Вместе с директором ИЯФАН М. В. Пасечником Курчатов посетил первого секретаря ЦК КП Украины Н. В. Подгорного. Все необходимые меры для разработки, конструирования и проектирования установок и их строительства были приняты. В ЦК КП Украины обсудили и другие предложения Курчатова о развитии термоядерных исследований в Харькове и Киеве и атомной энергетики в УССР. Так возник «план Курчатова» по развитию ядерной физики на Украине. Заручившись поддержкой ЦК о строительстве новых зданий и установок в ХФТИ, он вернулся, окрыленный сознанием, что будет создан еще один серьезный научный центр. Так, до последней минуты жизни он творчески горел, постоянно думая о развитии науки. Давно еще он говорил: «Хороша наука физика — да жизнь коротка!»
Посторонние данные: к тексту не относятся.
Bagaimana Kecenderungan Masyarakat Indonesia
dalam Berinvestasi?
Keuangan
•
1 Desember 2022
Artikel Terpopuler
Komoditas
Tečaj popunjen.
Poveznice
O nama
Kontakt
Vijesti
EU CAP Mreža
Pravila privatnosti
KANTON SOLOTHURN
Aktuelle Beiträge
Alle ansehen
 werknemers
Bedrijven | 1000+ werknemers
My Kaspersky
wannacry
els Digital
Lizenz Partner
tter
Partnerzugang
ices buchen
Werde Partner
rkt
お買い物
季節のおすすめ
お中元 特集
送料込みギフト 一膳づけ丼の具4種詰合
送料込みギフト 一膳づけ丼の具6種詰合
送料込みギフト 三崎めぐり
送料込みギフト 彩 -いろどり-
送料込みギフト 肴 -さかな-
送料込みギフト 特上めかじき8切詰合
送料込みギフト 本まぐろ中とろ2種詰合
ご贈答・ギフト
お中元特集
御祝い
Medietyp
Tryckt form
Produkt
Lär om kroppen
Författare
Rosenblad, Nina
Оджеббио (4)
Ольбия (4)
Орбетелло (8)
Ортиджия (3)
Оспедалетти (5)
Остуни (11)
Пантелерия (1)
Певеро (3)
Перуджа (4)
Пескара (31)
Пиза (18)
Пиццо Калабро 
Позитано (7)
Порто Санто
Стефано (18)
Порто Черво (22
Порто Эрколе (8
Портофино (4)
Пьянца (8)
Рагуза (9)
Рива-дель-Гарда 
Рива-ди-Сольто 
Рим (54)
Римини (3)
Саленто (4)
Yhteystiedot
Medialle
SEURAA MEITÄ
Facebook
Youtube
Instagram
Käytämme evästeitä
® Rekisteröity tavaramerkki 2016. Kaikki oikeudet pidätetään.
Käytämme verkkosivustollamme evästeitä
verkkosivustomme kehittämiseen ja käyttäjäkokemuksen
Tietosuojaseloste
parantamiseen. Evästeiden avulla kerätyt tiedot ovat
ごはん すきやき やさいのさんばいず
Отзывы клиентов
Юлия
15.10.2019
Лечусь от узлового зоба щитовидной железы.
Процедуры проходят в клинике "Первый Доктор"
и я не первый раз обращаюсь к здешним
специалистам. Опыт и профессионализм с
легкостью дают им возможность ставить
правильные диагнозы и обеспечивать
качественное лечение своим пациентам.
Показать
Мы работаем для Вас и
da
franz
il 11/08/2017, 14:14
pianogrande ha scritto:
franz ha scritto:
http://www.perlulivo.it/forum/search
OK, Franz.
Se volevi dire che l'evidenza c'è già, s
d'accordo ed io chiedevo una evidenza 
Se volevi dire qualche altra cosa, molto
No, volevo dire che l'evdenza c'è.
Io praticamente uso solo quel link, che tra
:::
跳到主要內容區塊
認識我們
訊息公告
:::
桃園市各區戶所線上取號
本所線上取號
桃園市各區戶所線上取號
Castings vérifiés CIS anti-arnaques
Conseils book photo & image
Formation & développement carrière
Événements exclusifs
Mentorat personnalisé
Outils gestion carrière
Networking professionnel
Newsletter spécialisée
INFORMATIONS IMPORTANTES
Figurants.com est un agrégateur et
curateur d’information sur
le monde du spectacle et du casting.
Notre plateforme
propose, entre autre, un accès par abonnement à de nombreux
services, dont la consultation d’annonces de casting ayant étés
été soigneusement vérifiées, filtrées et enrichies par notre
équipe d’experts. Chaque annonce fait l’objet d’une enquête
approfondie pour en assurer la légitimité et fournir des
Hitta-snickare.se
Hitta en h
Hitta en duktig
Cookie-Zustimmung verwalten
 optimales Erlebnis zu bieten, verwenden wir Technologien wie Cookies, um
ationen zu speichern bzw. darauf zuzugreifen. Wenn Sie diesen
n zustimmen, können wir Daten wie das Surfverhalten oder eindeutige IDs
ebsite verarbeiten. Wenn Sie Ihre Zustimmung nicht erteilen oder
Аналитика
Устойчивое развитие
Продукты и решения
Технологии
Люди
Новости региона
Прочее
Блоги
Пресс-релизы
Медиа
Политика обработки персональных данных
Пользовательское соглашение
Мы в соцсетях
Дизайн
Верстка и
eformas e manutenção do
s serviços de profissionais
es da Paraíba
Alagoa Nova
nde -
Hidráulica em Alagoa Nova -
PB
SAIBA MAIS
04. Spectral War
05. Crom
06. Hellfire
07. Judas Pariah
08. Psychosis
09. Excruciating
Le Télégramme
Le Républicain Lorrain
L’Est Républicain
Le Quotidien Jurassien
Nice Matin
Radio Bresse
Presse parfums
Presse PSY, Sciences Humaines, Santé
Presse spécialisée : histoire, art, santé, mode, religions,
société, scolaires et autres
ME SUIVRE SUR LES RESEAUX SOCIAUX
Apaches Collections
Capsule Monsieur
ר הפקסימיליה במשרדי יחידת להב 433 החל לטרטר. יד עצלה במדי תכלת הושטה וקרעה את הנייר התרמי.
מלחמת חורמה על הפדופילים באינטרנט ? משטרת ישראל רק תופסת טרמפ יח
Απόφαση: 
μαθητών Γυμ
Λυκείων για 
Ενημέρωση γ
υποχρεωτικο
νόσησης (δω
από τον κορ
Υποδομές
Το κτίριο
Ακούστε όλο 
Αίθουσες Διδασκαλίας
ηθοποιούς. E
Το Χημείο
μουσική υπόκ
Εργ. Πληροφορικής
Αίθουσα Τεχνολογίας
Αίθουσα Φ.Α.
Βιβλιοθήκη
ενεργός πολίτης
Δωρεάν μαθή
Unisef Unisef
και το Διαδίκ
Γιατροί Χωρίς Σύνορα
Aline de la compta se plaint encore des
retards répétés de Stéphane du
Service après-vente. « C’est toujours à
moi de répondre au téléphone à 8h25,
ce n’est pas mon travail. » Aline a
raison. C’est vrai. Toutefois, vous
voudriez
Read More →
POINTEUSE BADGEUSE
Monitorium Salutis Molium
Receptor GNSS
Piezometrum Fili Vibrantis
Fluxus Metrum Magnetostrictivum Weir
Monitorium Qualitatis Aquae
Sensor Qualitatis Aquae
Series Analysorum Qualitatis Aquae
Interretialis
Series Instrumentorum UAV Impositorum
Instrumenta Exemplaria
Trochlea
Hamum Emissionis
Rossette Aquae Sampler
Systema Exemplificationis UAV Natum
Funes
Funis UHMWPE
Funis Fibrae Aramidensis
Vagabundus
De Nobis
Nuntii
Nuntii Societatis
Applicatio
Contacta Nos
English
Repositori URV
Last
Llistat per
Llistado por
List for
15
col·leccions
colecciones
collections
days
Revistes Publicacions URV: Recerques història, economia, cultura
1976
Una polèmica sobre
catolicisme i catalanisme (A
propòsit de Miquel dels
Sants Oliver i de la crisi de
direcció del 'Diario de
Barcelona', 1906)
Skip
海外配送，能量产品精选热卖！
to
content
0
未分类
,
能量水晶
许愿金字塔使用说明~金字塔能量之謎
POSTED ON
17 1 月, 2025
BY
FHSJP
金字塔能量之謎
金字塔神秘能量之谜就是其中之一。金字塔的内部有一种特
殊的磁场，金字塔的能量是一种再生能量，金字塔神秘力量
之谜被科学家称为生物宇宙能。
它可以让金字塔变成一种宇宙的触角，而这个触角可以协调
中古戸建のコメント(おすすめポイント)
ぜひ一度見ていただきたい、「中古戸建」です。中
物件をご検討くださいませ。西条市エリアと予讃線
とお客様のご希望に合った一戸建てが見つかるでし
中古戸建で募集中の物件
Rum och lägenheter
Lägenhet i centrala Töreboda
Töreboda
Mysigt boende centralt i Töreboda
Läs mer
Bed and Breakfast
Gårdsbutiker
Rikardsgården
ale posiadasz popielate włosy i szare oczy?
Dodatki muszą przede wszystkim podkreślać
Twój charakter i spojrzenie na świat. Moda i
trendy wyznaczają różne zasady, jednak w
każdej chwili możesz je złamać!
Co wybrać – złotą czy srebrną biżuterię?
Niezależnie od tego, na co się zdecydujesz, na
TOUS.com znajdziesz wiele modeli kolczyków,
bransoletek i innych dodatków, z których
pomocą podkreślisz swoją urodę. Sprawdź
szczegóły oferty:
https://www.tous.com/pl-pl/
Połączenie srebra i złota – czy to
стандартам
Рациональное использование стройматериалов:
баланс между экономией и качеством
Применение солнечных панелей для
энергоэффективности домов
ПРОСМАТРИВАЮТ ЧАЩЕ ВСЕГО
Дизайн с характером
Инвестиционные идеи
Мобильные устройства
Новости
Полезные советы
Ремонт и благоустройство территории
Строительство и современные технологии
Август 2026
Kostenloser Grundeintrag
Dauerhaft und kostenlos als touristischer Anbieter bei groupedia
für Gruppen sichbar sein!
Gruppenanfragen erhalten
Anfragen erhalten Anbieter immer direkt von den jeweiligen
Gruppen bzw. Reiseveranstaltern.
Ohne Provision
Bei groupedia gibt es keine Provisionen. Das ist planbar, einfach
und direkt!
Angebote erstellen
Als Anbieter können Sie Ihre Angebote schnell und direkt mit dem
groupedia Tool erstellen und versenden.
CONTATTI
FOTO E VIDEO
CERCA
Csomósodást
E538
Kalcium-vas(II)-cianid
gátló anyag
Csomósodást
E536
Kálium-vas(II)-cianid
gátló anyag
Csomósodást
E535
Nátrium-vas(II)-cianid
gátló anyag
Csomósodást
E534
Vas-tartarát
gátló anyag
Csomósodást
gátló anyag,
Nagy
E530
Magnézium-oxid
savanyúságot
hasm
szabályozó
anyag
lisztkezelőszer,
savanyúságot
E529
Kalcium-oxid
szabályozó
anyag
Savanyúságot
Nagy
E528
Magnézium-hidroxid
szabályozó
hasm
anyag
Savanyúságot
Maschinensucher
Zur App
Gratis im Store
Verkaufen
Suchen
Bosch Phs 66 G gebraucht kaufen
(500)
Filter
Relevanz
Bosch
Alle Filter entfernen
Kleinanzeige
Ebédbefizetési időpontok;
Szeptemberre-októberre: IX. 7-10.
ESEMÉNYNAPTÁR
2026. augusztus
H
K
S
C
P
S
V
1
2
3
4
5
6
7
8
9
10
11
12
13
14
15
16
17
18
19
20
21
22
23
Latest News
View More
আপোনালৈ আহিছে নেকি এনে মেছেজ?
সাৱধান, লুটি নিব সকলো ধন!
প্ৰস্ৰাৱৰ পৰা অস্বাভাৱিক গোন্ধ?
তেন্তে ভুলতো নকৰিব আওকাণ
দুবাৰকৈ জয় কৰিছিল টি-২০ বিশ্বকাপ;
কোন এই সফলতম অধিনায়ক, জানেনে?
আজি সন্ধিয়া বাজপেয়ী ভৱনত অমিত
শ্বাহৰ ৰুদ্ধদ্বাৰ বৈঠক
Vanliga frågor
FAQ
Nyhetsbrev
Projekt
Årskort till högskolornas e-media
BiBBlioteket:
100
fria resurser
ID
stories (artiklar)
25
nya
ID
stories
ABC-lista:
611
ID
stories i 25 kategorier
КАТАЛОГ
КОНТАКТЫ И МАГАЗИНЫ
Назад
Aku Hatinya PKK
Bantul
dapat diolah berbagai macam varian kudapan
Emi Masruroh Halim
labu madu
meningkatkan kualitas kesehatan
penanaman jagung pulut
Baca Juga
В конце января Игорь Васильевич, как свидетельствует Н. М. Рейнов, побывал в Ленинграде. Вместе с Д. В. Ефремовым они проехались по знакомым местам, побывали на Адмиралтейских верфях, сфотографировались на стрелке Васильевского острова[816]. Это было прощание с великим городом, которому Курчатов отдал немалую часть жизни. Он успел попрощаться и с Крымом весной и осенью 1959 года, с местами близкими и родными, где также оставил часть своей души и сердца. Кажется, что эти свидания были предчувствием ухода. И совершенно особенными в этом свете представляются его неоднократные в то время записи в настольных календарях всего одного слова — «Реквием», «Реквием»…
После перенесенного инсульта Курчатов ходил с палочкой. По рассказам Славского, на ученом совете министерства он иногда клал трость на стол, приговаривая: «Вот я вас сейчас учить буду». И улыбался. За несколько дней до смерти, докладывая на НТС, он вдруг начал раздавать присутствующим задания. Славский перебил: «Что ты, Игорь Васильевич, нам завещание оставляешь, что ли?»[817] Курчатов торопился успеть до третьего удара. Исследования по термоядерному синтезу стали его лебединой песней. Последние дни он проводил непосредственно в лаборатории за пультом «ОГРЫ», за рабочим столом на термоядерных установках[818].
В среду днем 3 февраля Игорь Васильевич созвал в институте огромное совещание, пригласил ученых, обладавших большим общественным весом, — Капицу, Топчиева, других академиков. Докладывая, обрисовал перспективы, будущее ядерной энергетики, показал им гигантские установки института, «ОГРУ», познакомил с результатами экспериментов на ней, и услышал от них слова поддержки и одобрения.
3 февраля ночью позвонил в Сухуми Элевтеру Андроникашвили — грузинскому физику и брату литературоведа Ираклия Андроникова. «Курчатов, — рассказывал Элевтер Луарсабович, — потребовал меня к телефону. Узнав, что я в Совете министров, велел разыскать меня и сказать, чтобы я звонил ему, а если разминемся, то чтобы непременно звонил ему ночью на дачу. По правде говоря, я испугался. Звоню ночью: „Игорь Васильевич! Я Элевтер. Что случилось?“ — „Ничего! Просто в августе в Канаде будет международная конференция по нейтронографии. От тебя еще кандидатур не поступало. Да! Имей в виду, наша делегация должна быть во всех отношениях лучше всех…“».
4 февраля, в четверг, Курчатов принял киевского академика Б. Е. Патона. Обсудили технологии сварки стелларатора «Украина», сооружение которого Курчатов наметил в ХФТИ. В тот же день он участвовал в большом совещании в парткоме института о создании установки «Токамак» и разговаривал с комсомольцами о программе подготовки научных кадров. 5 февраля утром доложил в Госкомитете по атомной энергии о результатах своей поездки в ХФТИ (Харьков) и ИЯФ (Киев) и о намеченных с их руководством, а также обсужденных в правительстве Украины планах дальнейшего развития этих ведущих институтов. В то утро он в последний раз вошел в экспериментальный зал «ОГРЫ» с палкой в руке, наблюдая за ходом эксперимента. Приветливо кивнул вошедшему оператору, выслушал его краткий отчет о ходе дел по разработке нового запоминающего устройства, идею о создании которого он недавно поддержал, одобрил его работу.